Exercise goal: Can you retype every line of all the items below, keeping each one character for character?

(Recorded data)
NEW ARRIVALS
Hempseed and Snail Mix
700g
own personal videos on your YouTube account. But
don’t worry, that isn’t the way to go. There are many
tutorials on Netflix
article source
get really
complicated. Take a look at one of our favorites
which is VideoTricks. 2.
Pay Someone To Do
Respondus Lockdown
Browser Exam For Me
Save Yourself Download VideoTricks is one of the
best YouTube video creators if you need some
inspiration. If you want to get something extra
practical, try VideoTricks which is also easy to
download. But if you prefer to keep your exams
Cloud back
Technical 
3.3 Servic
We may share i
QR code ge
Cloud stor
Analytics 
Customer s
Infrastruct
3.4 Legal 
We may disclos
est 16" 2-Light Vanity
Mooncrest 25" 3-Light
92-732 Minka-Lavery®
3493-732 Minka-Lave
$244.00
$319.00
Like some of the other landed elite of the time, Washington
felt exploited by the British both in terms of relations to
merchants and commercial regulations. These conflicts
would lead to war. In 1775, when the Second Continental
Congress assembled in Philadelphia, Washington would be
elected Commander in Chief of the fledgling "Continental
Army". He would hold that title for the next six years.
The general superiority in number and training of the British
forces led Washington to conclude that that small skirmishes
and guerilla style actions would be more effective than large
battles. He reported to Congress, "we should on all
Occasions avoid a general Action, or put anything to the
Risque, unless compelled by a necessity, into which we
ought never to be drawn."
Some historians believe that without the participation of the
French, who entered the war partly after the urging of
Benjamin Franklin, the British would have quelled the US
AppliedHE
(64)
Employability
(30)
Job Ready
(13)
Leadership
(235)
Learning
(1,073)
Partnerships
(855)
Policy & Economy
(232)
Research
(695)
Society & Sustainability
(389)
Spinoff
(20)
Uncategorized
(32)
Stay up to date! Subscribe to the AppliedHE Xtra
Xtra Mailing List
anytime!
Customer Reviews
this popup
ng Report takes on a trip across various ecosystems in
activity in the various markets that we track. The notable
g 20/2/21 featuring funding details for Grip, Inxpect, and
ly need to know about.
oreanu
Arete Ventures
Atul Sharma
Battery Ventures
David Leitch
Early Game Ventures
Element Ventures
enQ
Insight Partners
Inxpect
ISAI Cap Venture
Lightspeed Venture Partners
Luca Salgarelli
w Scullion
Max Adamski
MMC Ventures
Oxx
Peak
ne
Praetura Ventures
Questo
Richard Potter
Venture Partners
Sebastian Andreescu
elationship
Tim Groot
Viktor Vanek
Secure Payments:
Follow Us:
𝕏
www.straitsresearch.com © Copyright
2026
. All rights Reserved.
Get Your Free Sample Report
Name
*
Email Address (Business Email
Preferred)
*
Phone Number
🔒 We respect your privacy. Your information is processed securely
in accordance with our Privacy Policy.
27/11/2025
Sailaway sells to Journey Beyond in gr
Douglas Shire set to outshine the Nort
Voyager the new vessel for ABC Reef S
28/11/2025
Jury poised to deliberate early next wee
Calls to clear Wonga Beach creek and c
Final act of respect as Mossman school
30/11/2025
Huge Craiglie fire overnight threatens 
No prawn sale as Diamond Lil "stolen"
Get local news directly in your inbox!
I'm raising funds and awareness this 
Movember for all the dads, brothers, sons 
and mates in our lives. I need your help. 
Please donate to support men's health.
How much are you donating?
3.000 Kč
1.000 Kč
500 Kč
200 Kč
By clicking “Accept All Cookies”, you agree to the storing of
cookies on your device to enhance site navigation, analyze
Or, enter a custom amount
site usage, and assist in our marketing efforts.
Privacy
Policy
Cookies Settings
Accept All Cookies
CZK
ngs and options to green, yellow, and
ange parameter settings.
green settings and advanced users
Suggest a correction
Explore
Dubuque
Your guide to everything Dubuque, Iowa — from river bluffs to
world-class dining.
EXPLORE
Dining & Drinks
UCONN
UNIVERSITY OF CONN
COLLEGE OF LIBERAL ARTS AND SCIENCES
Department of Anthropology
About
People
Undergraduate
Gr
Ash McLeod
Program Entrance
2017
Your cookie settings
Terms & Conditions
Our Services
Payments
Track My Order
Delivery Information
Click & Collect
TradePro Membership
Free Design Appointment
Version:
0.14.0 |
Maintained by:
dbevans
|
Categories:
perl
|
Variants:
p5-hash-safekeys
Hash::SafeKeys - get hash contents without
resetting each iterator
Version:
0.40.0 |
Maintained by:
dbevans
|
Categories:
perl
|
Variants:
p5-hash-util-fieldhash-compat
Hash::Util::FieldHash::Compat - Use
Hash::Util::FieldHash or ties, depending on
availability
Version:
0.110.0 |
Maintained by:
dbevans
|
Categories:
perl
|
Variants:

Result for this task:
NEW ARRIVALS
Hempseed and Snail Mix
700g
own personal videos on your YouTube account. But
don’t worry, that isn’t the way to go. There are many
tutorials on Netflix
article source
get really
complicated. Take a look at one of our favorites
which is VideoTricks. 2.
Pay Someone To Do
Respondus Lockdown
Browser Exam For Me
Save Yourself Download VideoTricks is one of the
best YouTube video creators if you need some
inspiration. If you want to get something extra
practical, try VideoTricks which is also easy to
download. But if you prefer to keep your exams
Cloud back
Technical 
3.3 Servic
We may share i
QR code ge
Cloud stor
Analytics 
Customer s
Infrastruct
3.4 Legal 
We may disclos
est 16" 2-Light Vanity
Mooncrest 25" 3-Light
92-732 Minka-Lavery®
3493-732 Minka-Lave
$244.00
$319.00
Like some of the other landed elite of the time, Washington
felt exploited by the British both in terms of relations to
merchants and commercial regulations. These conflicts
would lead to war. In 1775, when the Second Continental
Congress assembled in Philadelphia, Washington would be
elected Commander in Chief of the fledgling "Continental
Army". He would hold that title for the next six years.
The general superiority in number and training of the British
forces led Washington to conclude that that small skirmishes
and guerilla style actions would be more effective than large
battles. He reported to Congress, "we should on all
Occasions avoid a general Action, or put anything to the
Risque, unless compelled by a necessity, into which we
ought never to be drawn."
Some historians believe that without the participation of the
French, who entered the war partly after the urging of
Benjamin Franklin, the British would have quelled the US
AppliedHE
(64)
Employability
(30)
Job Ready
(13)
Leadership
(235)
Learning
(1,073)
Partnerships
(855)
Policy & Economy
(232)
Research
(695)
Society & Sustainability
(389)
Spinoff
(20)
Uncategorized
(32)
Stay up to date! Subscribe to the AppliedHE Xtra
Xtra Mailing List
anytime!
Customer Reviews
this popup
ng Report takes on a trip across various ecosystems in
activity in the various markets that we track. The notable
g 20/2/21 featuring funding details for Grip, Inxpect, and
ly need to know about.
oreanu
Arete Ventures
Atul Sharma
Battery Ventures
David Leitch
Early Game Ventures
Element Ventures
enQ
Insight Partners
Inxpect
ISAI Cap Venture
Lightspeed Venture Partners
Luca Salgarelli
w Scullion
Max Adamski
MMC Ventures
Oxx
Peak
ne
Praetura Ventures
Questo
Richard Potter
Venture Partners
Sebastian Andreescu
elationship
Tim Groot
Viktor Vanek
Secure Payments:
Follow Us:
𝕏
www.straitsresearch.com © Copyright
2026
. All rights Reserved.
Get Your Free Sample Report
Name
*
Email Address (Business Email
Preferred)
*
Phone Number
🔒 We respect your privacy. Your information is processed securely
in accordance with our Privacy Policy.
27/11/2025
Sailaway sells to Journey Beyond in gr
Douglas Shire set to outshine the Nort
Voyager the new vessel for ABC Reef S
28/11/2025
Jury poised to deliberate early next wee
Calls to clear Wonga Beach creek and c
Final act of respect as Mossman school
30/11/2025
Huge Craiglie fire overnight threatens 
No prawn sale as Diamond Lil "stolen"
Get local news directly in your inbox!
I'm raising funds and awareness this 
Movember for all the dads, brothers, sons 
and mates in our lives. I need your help. 
Please donate to support men's health.
How much are you donating?
3.000 Kč
1.000 Kč
500 Kč
200 Kč
By clicking “Accept All Cookies”, you agree to the storing of
cookies on your device to enhance site navigation, analyze
Or, enter a custom amount
site usage, and assist in our marketing efforts.
Privacy
Policy
Cookies Settings
Accept All Cookies
CZK
ngs and options to green, yellow, and
ange parameter settings.
green settings and advanced users
Suggest a correction
Explore
Dubuque
Your guide to everything Dubuque, Iowa — from river bluffs to
world-class dining.
EXPLORE
Dining & Drinks
UCONN
UNIVERSITY OF CONN
COLLEGE OF LIBERAL ARTS AND SCIENCES
Department of Anthropology
About
People
Undergraduate
Gr
Ash McLeod
Program Entrance
2017
Your cookie settings
Terms & Conditions
Our Services
Payments
Track My Order
Delivery Information
Click & Collect
TradePro Membership
Free Design Appointment
Version:
0.14.0 |
Maintained by:
dbevans
|
Categories:
perl
|
Variants:
p5-hash-safekeys
Hash::SafeKeys - get hash contents without
resetting each iterator
Version:
0.40.0 |
Maintained by:
dbevans
|
Categories:
perl
|
Variants:
p5-hash-util-fieldhash-compat
Hash::Util::FieldHash::Compat - Use
Hash::Util::FieldHash or ties, depending on
availability
Version:
0.110.0 |
Maintained by:
dbevans
|
Categories:
perl
|
Variants:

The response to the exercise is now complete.